Filter the entries, keeping every line with the string "SilkS".

:: Dataset records ::

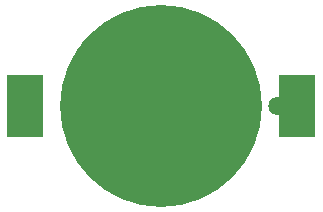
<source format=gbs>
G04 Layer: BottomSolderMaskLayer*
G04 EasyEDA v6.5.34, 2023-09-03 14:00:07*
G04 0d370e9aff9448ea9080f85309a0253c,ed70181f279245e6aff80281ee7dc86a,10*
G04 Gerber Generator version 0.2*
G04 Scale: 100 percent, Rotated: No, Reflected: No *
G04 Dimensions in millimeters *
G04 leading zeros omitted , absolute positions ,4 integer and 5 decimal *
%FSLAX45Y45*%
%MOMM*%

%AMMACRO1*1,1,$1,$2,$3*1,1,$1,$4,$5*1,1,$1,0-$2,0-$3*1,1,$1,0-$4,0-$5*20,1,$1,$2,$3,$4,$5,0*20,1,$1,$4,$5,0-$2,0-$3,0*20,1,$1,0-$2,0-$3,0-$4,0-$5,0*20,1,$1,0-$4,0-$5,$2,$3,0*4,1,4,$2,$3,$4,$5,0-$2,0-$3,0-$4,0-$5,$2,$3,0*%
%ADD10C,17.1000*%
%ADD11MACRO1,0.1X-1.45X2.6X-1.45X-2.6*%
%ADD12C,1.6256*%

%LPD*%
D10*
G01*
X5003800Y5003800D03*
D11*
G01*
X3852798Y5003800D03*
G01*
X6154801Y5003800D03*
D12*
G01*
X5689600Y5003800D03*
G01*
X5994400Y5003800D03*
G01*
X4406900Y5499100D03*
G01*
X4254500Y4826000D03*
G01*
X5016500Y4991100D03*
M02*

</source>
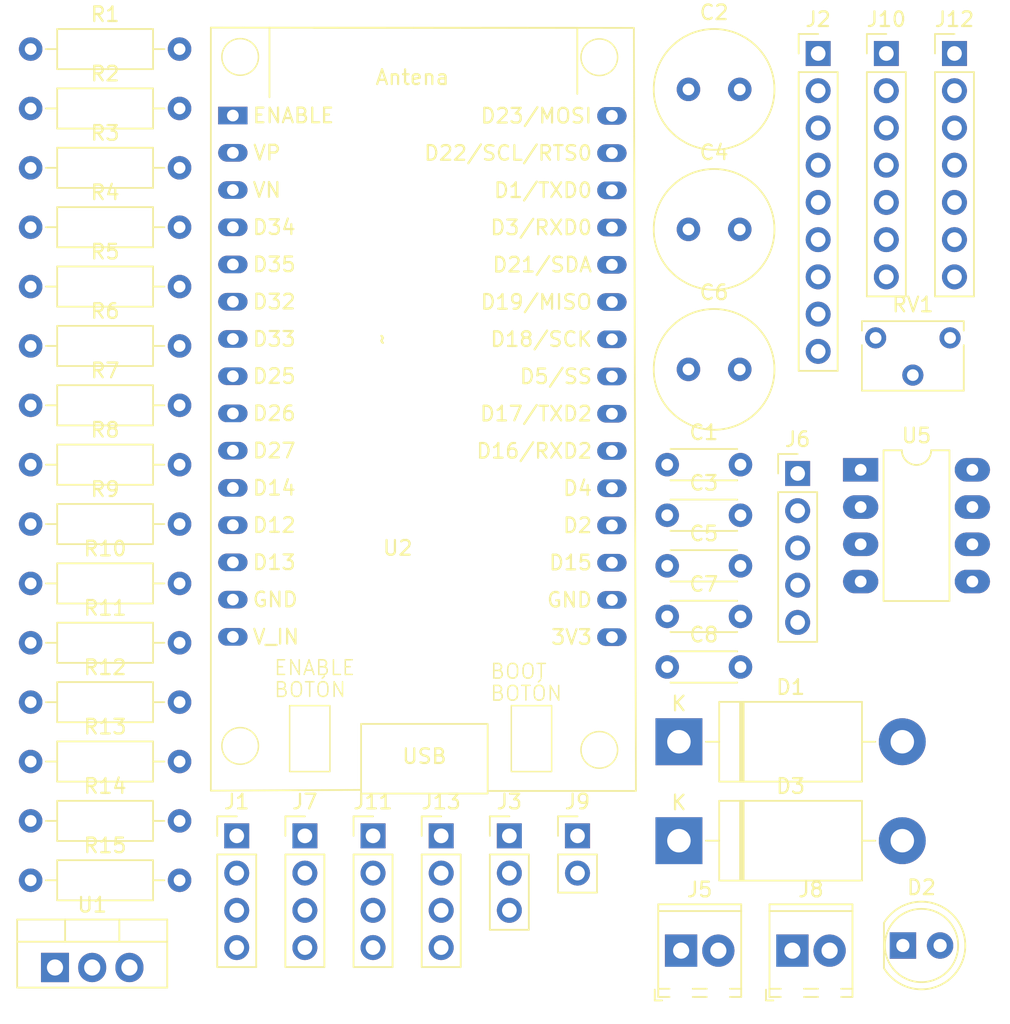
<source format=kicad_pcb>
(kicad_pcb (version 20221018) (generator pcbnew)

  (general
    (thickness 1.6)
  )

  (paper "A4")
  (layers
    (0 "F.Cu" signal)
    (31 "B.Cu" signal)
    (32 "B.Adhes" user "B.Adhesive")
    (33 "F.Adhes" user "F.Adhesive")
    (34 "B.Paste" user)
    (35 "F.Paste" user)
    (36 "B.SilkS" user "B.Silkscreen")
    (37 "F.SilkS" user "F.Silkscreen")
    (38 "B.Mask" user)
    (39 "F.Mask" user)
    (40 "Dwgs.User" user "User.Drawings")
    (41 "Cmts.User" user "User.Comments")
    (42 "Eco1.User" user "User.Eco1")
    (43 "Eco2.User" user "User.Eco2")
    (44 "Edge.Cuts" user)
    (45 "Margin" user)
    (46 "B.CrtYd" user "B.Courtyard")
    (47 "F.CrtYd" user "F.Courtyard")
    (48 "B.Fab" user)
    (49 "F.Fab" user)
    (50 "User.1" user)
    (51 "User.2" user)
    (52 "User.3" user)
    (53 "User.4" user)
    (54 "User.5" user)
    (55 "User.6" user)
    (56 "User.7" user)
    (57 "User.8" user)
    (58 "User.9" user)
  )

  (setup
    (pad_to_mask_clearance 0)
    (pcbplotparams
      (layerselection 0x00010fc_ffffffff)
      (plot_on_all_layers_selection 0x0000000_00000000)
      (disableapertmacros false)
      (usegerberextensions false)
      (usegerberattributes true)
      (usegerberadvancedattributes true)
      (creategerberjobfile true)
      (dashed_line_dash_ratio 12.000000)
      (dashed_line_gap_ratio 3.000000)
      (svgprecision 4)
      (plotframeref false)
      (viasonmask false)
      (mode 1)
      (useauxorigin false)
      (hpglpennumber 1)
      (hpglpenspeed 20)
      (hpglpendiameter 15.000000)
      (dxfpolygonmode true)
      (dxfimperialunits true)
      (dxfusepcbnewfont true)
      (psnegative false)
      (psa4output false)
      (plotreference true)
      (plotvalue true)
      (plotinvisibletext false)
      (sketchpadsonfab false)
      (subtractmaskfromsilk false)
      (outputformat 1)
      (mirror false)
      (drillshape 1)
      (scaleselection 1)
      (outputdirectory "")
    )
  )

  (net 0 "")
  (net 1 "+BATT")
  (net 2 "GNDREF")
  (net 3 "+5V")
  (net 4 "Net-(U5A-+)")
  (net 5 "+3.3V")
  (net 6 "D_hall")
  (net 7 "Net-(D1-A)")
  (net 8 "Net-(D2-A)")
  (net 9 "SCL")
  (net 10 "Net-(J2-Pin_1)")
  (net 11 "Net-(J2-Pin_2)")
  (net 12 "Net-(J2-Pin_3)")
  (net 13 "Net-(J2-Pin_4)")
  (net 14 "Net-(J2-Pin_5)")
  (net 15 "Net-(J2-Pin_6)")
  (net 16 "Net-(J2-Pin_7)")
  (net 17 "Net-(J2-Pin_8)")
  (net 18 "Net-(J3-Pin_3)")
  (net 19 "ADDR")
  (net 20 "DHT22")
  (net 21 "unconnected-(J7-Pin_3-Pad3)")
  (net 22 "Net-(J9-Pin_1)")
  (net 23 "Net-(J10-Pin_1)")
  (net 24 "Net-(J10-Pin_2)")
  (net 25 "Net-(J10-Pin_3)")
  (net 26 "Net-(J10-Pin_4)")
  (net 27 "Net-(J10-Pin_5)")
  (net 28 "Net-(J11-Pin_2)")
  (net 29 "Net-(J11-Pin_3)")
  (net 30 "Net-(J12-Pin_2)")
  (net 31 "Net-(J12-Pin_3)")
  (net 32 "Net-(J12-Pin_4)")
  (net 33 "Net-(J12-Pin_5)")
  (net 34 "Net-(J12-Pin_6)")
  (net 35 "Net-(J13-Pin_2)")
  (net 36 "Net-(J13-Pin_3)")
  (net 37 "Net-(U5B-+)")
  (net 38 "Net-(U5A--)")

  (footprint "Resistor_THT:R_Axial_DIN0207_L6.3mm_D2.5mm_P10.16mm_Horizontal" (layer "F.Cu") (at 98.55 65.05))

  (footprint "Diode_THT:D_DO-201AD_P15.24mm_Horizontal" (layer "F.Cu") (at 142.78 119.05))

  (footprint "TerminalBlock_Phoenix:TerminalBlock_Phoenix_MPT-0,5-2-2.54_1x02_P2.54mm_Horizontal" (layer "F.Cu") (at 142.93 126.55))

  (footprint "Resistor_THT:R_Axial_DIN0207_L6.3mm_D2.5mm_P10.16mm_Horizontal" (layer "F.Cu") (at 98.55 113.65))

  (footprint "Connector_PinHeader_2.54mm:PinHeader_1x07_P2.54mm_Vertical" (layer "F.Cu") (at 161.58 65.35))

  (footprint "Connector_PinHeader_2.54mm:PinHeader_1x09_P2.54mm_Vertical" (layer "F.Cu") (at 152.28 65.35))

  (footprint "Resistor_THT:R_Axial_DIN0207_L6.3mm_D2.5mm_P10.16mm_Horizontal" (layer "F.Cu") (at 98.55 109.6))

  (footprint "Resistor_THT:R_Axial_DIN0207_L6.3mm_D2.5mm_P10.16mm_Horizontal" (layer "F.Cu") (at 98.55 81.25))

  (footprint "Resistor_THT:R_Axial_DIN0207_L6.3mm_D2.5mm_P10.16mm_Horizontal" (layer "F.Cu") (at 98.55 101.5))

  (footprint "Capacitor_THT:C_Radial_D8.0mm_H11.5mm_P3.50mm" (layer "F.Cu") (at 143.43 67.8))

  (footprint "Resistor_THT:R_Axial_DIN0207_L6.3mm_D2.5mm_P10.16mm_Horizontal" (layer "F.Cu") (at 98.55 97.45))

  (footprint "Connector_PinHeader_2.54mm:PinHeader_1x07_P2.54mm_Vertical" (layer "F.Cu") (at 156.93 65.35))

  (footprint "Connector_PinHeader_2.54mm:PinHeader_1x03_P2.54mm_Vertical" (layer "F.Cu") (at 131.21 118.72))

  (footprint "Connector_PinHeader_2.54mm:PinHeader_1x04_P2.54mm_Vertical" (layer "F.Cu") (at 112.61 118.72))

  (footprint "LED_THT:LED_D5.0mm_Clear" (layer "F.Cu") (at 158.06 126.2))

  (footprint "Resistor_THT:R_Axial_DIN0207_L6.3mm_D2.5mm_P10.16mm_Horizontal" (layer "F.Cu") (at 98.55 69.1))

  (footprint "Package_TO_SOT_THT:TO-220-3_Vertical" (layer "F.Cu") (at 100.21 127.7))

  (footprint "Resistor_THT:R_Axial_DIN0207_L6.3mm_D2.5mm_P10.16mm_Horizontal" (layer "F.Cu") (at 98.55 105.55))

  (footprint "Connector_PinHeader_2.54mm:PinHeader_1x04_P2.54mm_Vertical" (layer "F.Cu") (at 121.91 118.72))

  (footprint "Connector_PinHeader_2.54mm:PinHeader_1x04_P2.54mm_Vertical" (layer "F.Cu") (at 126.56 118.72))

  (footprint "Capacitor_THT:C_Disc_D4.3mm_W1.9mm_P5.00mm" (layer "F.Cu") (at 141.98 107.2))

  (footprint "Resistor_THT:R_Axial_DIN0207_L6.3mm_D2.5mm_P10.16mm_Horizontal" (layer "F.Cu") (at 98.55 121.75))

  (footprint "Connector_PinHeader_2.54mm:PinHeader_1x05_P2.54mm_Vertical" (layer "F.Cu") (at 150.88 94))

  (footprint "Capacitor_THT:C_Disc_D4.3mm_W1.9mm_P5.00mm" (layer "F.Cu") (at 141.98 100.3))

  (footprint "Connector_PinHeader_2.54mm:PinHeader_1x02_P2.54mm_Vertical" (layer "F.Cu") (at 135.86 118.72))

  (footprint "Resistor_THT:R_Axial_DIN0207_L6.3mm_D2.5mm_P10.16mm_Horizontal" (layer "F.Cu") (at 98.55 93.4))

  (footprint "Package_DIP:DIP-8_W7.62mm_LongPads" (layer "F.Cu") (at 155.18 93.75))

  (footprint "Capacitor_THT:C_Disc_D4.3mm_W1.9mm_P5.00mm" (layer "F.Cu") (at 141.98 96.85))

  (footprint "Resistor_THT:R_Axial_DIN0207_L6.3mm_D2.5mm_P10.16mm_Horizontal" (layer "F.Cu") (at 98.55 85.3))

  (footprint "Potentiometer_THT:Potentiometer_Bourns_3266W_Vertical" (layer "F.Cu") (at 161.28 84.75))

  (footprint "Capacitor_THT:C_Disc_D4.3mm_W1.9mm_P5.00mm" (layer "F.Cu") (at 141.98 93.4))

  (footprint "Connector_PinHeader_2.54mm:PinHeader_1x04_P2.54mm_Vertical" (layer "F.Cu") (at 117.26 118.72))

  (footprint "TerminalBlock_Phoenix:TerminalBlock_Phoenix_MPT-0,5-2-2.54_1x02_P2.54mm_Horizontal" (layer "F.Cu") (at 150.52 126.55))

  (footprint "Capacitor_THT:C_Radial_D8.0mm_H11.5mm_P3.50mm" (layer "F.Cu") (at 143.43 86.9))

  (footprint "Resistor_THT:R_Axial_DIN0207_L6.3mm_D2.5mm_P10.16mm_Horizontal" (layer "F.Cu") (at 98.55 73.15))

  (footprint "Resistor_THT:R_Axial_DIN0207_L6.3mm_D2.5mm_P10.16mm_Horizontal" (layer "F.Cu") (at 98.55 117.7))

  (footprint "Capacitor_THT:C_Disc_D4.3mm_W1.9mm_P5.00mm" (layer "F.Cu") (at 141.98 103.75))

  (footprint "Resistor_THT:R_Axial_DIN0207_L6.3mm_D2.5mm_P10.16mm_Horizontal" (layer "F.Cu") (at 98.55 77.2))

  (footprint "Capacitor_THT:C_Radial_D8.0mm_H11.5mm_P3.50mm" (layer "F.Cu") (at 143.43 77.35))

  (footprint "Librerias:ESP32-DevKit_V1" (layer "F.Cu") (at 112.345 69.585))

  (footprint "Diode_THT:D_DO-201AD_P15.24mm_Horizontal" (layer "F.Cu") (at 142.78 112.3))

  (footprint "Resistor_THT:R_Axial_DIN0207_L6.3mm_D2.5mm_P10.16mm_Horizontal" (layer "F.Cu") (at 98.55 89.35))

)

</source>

:::
:: Dataset records ::

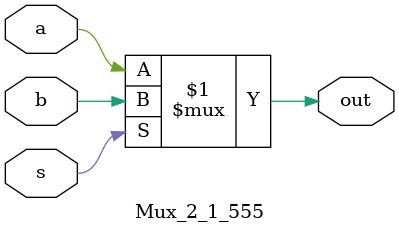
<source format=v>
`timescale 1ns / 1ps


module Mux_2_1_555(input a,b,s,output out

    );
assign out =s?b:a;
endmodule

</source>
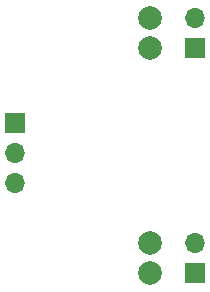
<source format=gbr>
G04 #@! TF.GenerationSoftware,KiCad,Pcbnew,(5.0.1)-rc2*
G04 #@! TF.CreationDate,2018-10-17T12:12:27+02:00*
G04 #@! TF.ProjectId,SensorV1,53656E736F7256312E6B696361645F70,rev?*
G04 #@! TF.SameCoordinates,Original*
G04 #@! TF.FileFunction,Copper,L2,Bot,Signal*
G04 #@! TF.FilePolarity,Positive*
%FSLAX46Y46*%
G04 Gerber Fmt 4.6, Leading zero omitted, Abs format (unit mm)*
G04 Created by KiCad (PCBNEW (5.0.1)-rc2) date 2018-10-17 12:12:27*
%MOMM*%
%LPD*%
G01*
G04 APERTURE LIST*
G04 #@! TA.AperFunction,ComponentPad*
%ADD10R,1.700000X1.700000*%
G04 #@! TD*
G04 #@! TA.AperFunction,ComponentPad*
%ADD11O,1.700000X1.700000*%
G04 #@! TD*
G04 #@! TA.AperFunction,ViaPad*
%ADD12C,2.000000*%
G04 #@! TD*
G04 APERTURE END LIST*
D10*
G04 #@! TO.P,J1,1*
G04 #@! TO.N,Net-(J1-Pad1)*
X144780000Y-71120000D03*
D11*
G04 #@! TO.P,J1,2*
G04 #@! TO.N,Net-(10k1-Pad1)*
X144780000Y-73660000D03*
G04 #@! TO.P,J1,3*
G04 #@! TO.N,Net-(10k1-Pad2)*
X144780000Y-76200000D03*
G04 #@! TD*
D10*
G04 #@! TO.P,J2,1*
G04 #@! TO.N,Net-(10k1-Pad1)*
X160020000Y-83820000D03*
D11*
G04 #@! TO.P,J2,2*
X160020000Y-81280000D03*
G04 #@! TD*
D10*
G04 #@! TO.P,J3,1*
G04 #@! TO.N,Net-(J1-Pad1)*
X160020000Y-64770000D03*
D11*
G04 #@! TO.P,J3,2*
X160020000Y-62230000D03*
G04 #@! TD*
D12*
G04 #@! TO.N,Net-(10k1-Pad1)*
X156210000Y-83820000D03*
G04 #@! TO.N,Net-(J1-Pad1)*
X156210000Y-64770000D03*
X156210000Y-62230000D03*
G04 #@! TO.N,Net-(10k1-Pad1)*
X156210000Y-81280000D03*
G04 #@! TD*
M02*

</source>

:::

» **Task result**
    (36 "B.SilkS" user "B.Silkscreen")
    (37 "F.SilkS" user "F.Silkscreen")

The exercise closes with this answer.